From the Newsy.com’s Matt Pitch

Because we just didn’t have enough tech security problems to worry about, computer science researchers have just published a potentially catastrophic security exploit. It’s ubiquitous, it’s nearly impossible to fix, and it’s all thanks to these little devices.

The problem first came to light several months ago, when a pair of researchers, Karsten Nohl and Jakob Lell, unveiled BadUSB, a way to transform common USB devices into malware-laden attack vectors which could hijack any computer they were attached to.

The firmware-based exploit involves altering the very nature of how a USB device communicates with a computer — which meant traditional malware detectors wouldn’t pick up on the attacks, and countering the threat would be nearly impossible. (Video via Vimeo / Offensive Security)

When they first revealed BadUSB, the hackers declined to reveal how they made the malware, citing security reasons.
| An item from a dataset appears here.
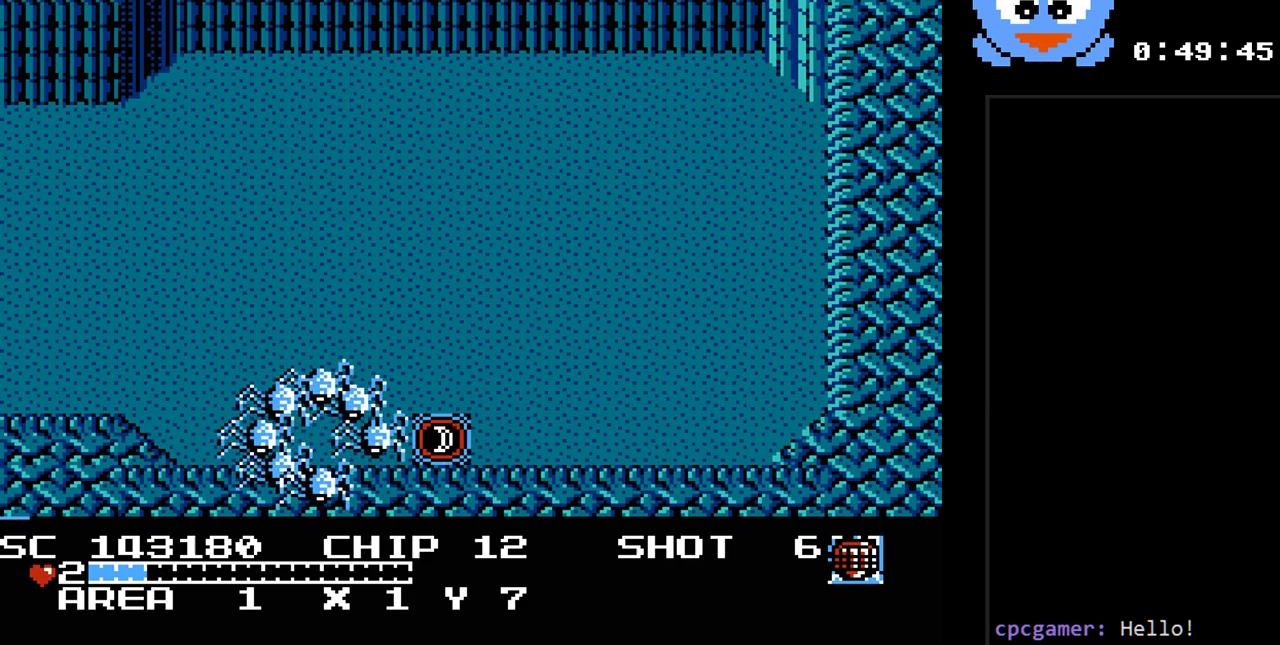
{"buttons": [], "events": []}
But another pair of researchers has now reverse-engineered the hack — and they’ve opened up their work to the public.

Adam Caudill and Brandon Wilson have made some of the code behind their version of BadUSB freely available on GitHub. The hackers say they’re publishing their work so the community can come up with a solution.
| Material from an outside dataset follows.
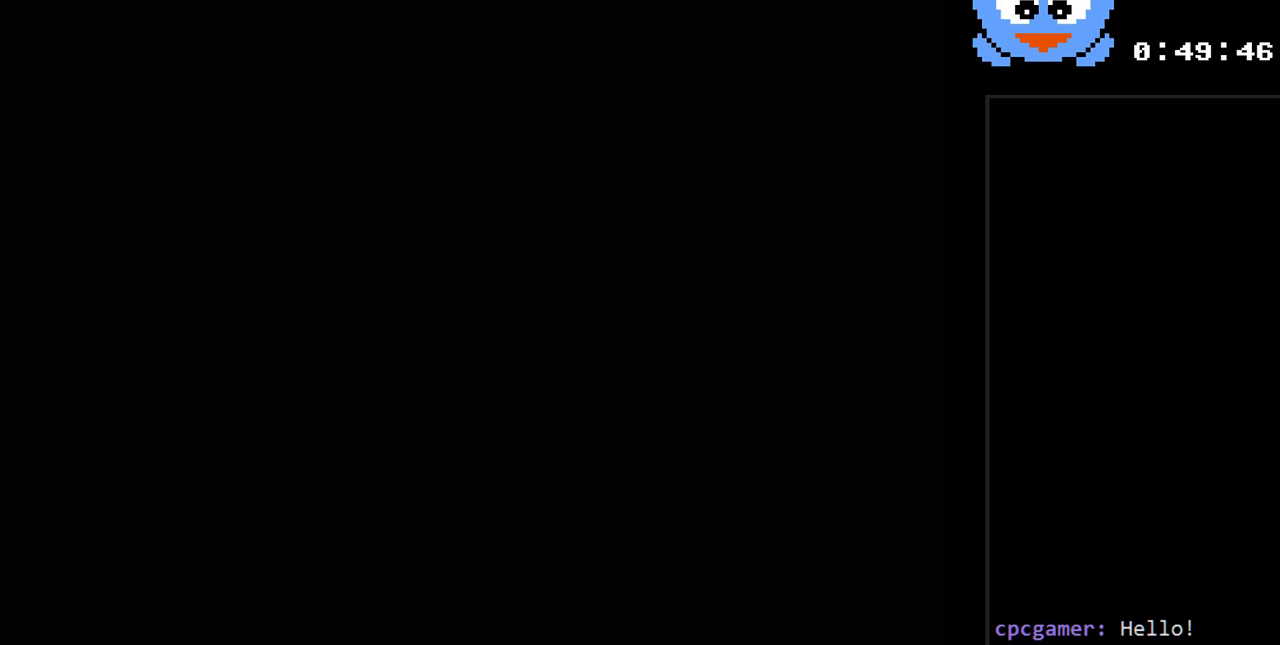
{"buttons": ["DPAD_DOWN"], "events": [[383, "DPAD_DOWN", "down"]]}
ADAM CAUDILL VIA YOUTUBE / ADRIAN CRENSHAW“If you’re going to say something, if you’re going to prove that there’s a flaw, you need to release the material so people can defend against it.”

But The Verge notes a fix is likely to require “a full update to the USB standard itself, which means years of insecurity. However the industry responds, we’re likely to be living with it for a long, long time.”

It’s also possible we’ve already been living with this problem: BadUSB looks a bit like COTTONMOUTH, a National Security Agency product revealed during the Snowden leaks which hijacks USB devices.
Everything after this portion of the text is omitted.